Being shipped in to port after port with only a limited awareness of which one is which, has never had any appeal and yet a few weeks ago I found myself accompanying my 89 year old Dad on a cruise from Rosyth in Scotland to the Norwegian Fjords.

It seems pretty churlish when some people never get any holidays at all to complain about such a luxurious one, but on the first day I felt pretty grumpy.

There was admittedly a bit of excitement at the start as we approached the Forth Bridges (including the third one which is still being built:)


But then, pretty soon, we were out at sea with nothing to be seen anywhere.

What interest I could get came from either watching the activity of the crew:


Or an occasional encounter with something man made:


But mostly I was bored and with my dad in tow, reverted a bit into grumpy teenage mode, waiting for something interesting to happen.

And then, on the evening of the second day, we made our approach towards the coast of Norway:


Obviously, the light helped, but I could begin to see why so many love this kind of travel. Even though we were told the seas were quite rough, we felt little of this because of the size of the ship- there was something really majestic about our slow approach to the country.

I still could not shake the idea that we were not really out of the UK, though. On the second morning we woke up approaching Flam at the end of Sognefjord. This, I had read, was one of the most beautiful of the Fjords, but like all the rest of the passengers I had been asleep as we had travelled through the night up its 204km.

We disembarked for the first time and got into a tour coach to head to the Stegastein viewpoint. This is a platform which has been built into the mountains above the water so that cruise parties like ours can get a super quick view of the majesty of the fjords without having to do anything as prosaic as actually walking, before taking the coach back to the boat to the next spot.

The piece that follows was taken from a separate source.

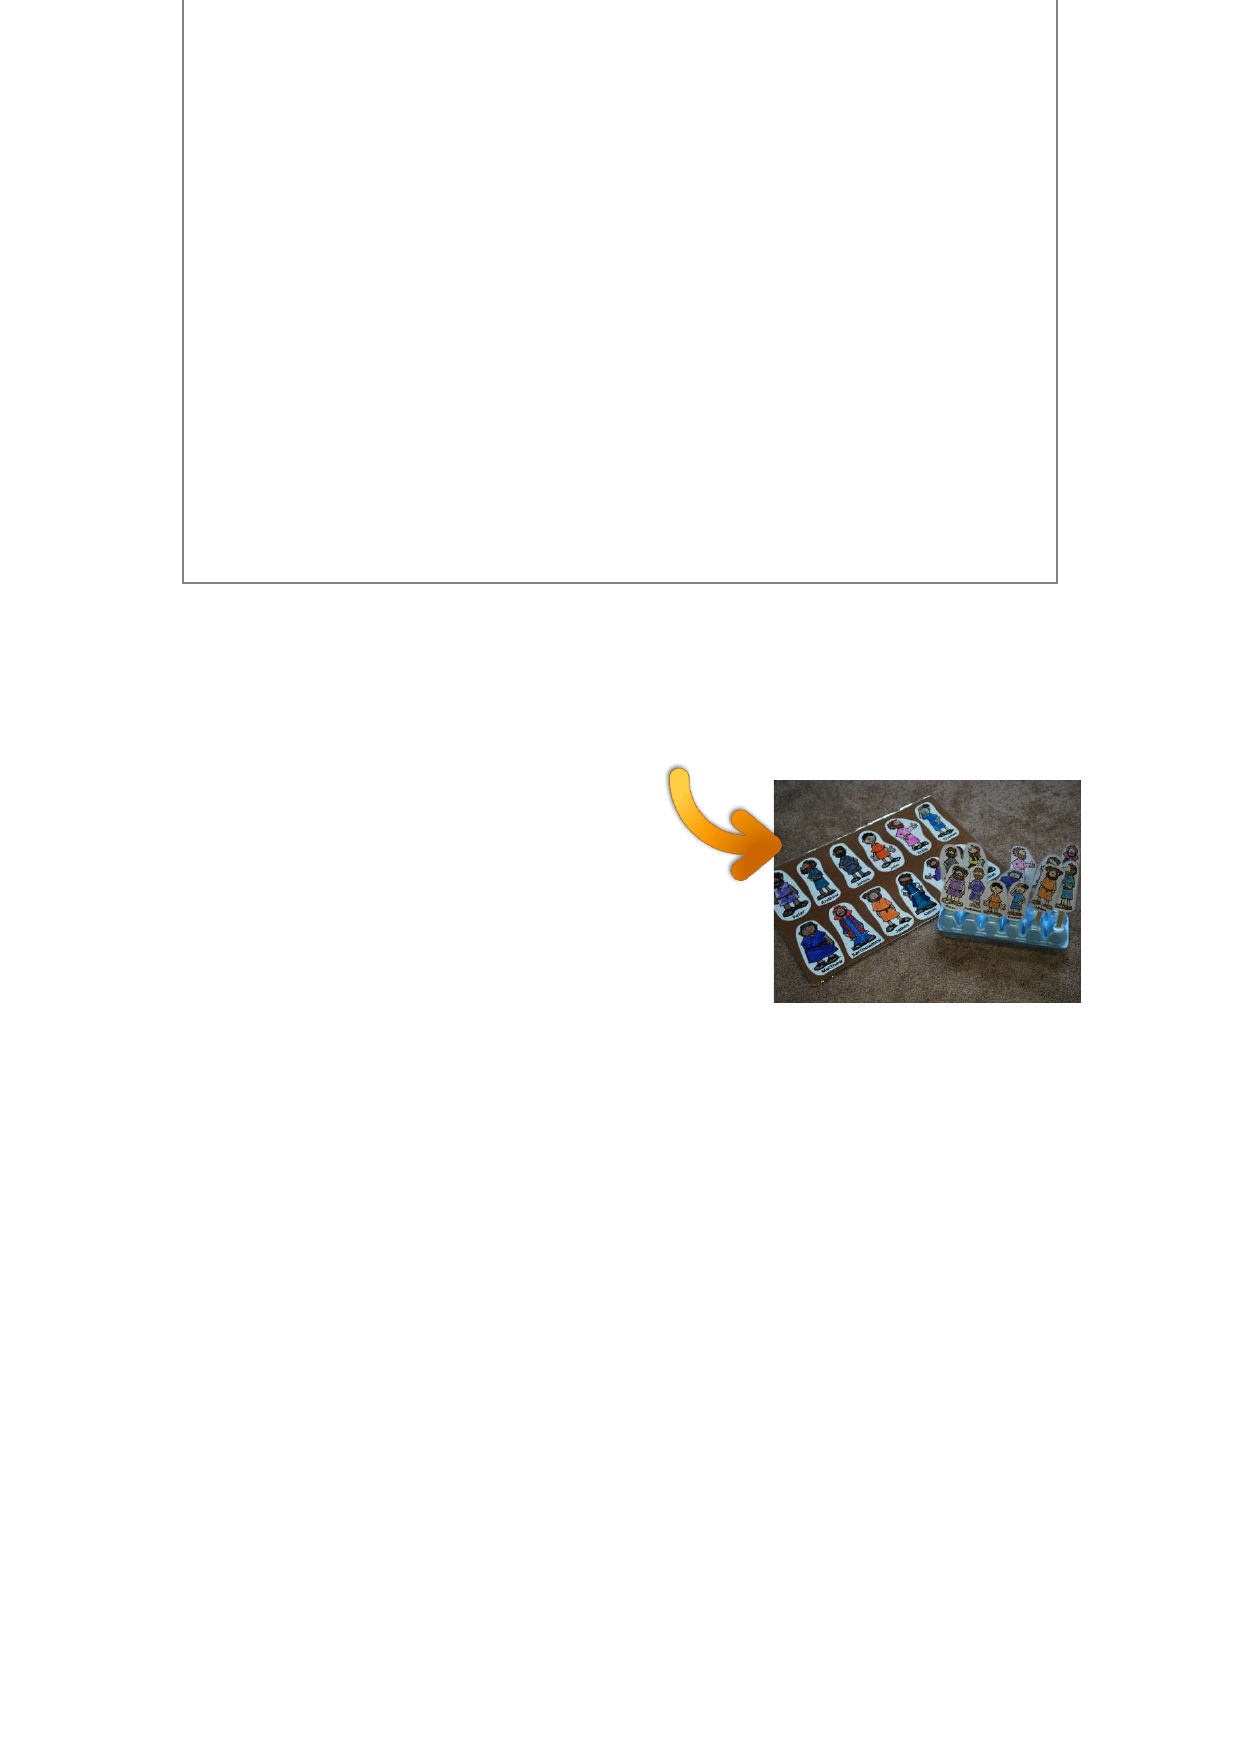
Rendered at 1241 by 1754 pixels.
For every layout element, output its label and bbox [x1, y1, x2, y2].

picture [659, 757, 1081, 1003]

What could be more artificial than this?


But what a view:


We got back in the bus and headed down to the town of Aurland to stretch our legs. Here was a bit of the kind of travel I was more used to. A nice small town with actually very few tourists clogging the streets and the chance to see actual Norwegians:


There was a simple old church to explore:



And an old house with fish drying outside:



It had likely been left like that for tourists, but I could still persuade myself that I was properly travelling.

We headed back towards Flam itself and I again had some time to walk around this town. Flam itself is less appealing, being essentially a set of tourist shops selling expensive souvenirs, but it is easy to walk above and around the town for some awesome views:




As I headed back towards our ship (in the distance in this shot) I had actually begun to feel I could enjoy this voyage even if I had not yet actually talked to an actual Norwegian.